REQUEST | Set down all of the entries below exactly, and omit the pictures.

THE RECORDS |
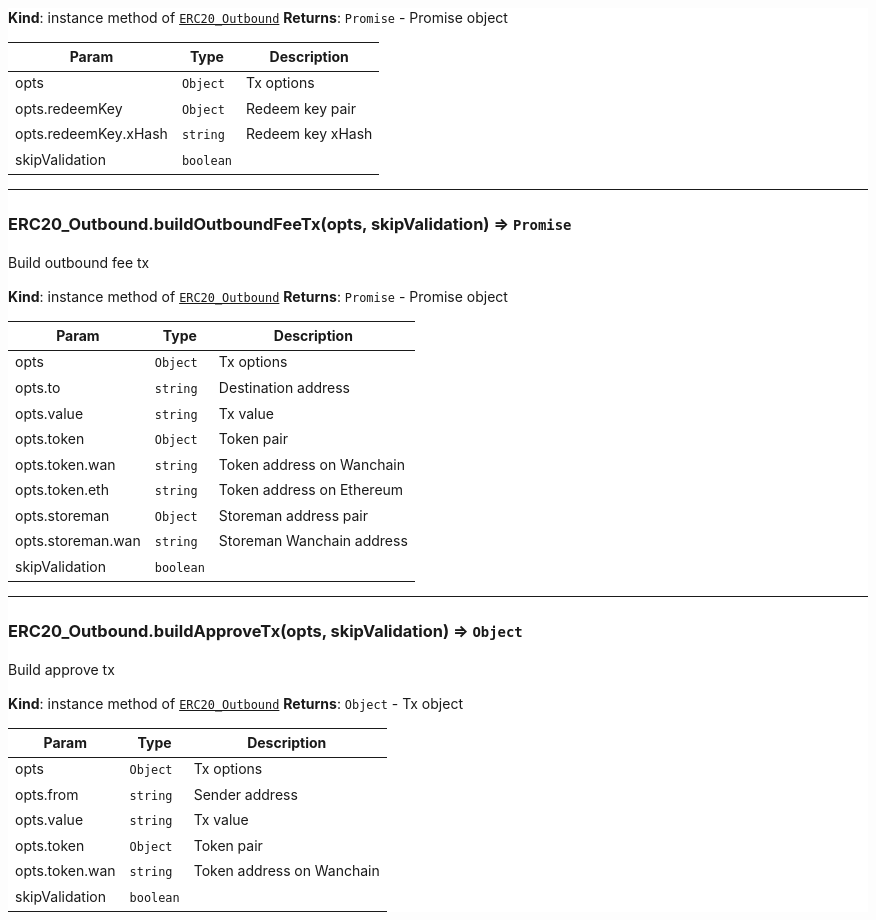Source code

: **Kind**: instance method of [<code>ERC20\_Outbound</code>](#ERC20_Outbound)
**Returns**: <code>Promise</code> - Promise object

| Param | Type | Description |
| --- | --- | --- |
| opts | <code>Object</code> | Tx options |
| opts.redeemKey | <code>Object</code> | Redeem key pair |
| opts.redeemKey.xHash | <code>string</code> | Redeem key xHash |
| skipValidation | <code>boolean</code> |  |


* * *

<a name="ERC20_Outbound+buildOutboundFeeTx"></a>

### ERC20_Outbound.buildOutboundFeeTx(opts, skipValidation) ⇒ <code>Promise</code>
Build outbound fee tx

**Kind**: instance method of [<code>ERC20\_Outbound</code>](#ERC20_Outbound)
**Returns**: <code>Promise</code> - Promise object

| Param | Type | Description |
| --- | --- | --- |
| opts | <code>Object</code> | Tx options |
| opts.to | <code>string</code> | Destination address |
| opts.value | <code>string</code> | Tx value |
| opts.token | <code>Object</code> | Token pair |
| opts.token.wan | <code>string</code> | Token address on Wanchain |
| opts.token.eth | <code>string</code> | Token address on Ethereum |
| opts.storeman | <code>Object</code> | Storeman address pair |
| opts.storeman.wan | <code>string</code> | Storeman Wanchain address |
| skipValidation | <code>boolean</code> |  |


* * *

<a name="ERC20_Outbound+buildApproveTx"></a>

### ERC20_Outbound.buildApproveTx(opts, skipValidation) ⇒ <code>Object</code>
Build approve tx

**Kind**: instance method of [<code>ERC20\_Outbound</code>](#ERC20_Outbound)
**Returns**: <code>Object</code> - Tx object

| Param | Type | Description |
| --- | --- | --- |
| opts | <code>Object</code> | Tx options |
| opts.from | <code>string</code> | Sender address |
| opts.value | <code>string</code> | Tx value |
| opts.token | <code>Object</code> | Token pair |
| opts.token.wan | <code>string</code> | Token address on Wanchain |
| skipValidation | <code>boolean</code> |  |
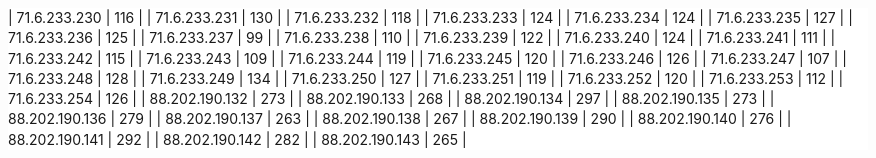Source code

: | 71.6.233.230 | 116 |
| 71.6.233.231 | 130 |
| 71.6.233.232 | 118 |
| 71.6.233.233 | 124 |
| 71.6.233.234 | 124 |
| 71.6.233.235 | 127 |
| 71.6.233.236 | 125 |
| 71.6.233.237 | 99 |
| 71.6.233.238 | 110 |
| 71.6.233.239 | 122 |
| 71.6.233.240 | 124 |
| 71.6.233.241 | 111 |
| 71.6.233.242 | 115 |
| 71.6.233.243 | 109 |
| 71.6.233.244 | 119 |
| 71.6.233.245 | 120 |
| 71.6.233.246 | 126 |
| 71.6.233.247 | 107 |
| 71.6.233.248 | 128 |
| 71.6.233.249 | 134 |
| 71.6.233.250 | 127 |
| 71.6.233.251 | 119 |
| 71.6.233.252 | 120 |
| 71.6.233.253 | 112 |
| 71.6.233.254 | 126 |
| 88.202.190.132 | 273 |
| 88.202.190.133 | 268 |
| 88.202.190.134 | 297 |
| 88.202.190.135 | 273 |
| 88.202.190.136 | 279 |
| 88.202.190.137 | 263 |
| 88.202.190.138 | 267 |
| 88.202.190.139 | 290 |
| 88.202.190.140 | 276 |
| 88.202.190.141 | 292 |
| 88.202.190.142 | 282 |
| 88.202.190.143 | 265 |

SOLUTION TO THIS EXERCISE |
Source code

: **Kind**: instance method of [<code>ERC20\_Outbound</code>](#ERC20_Outbound)
**Returns**: <code>Promise</code> - Promise object

| Param | Type | Description |
| --- | --- | --- |
| opts | <code>Object</code> | Tx options |
| opts.redeemKey | <code>Object</code> | Redeem key pair |
| opts.redeemKey.xHash | <code>string</code> | Redeem key xHash |
| skipValidation | <code>boolean</code> |  |


* * *

<a name="ERC20_Outbound+buildOutboundFeeTx"></a>

### ERC20_Outbound.buildOutboundFeeTx(opts, skipValidation) ⇒ <code>Promise</code>
Build outbound fee tx

**Kind**: instance method of [<code>ERC20\_Outbound</code>](#ERC20_Outbound)
**Returns**: <code>Promise</code> - Promise object

| Param | Type | Description |
| --- | --- | --- |
| opts | <code>Object</code> | Tx options |
| opts.to | <code>string</code> | Destination address |
| opts.value | <code>string</code> | Tx value |
| opts.token | <code>Object</code> | Token pair |
| opts.token.wan | <code>string</code> | Token address on Wanchain |
| opts.token.eth | <code>string</code> | Token address on Ethereum |
| opts.storeman | <code>Object</code> | Storeman address pair |
| opts.storeman.wan | <code>string</code> | Storeman Wanchain address |
| skipValidation | <code>boolean</code> |  |


* * *

<a name="ERC20_Outbound+buildApproveTx"></a>

### ERC20_Outbound.buildApproveTx(opts, skipValidation) ⇒ <code>Object</code>
Build approve tx

**Kind**: instance method of [<code>ERC20\_Outbound</code>](#ERC20_Outbound)
**Returns**: <code>Object</code> - Tx object

| Param | Type | Description |
| --- | --- | --- |
| opts | <code>Object</code> | Tx options |
| opts.from | <code>string</code> | Sender address |
| opts.value | <code>string</code> | Tx value |
| opts.token | <code>Object</code> | Token pair |
| opts.token.wan | <code>string</code> | Token address on Wanchain |
| skipValidation | <code>boolean</code> |  |
Source code

: | 71.6.233.230 | 116 |
| 71.6.233.231 | 130 |
| 71.6.233.232 | 118 |
| 71.6.233.233 | 124 |
| 71.6.233.234 | 124 |
| 71.6.233.235 | 127 |
| 71.6.233.236 | 125 |
| 71.6.233.237 | 99 |
| 71.6.233.238 | 110 |
| 71.6.233.239 | 122 |
| 71.6.233.240 | 124 |
| 71.6.233.241 | 111 |
| 71.6.233.242 | 115 |
| 71.6.233.243 | 109 |
| 71.6.233.244 | 119 |
| 71.6.233.245 | 120 |
| 71.6.233.246 | 126 |
| 71.6.233.247 | 107 |
| 71.6.233.248 | 128 |
| 71.6.233.249 | 134 |
| 71.6.233.250 | 127 |
| 71.6.233.251 | 119 |
| 71.6.233.252 | 120 |
| 71.6.233.253 | 112 |
| 71.6.233.254 | 126 |
| 88.202.190.132 | 273 |
| 88.202.190.133 | 268 |
| 88.202.190.134 | 297 |
| 88.202.190.135 | 273 |
| 88.202.190.136 | 279 |
| 88.202.190.137 | 263 |
| 88.202.190.138 | 267 |
| 88.202.190.139 | 290 |
| 88.202.190.140 | 276 |
| 88.202.190.141 | 292 |
| 88.202.190.142 | 282 |
| 88.202.190.143 | 265 |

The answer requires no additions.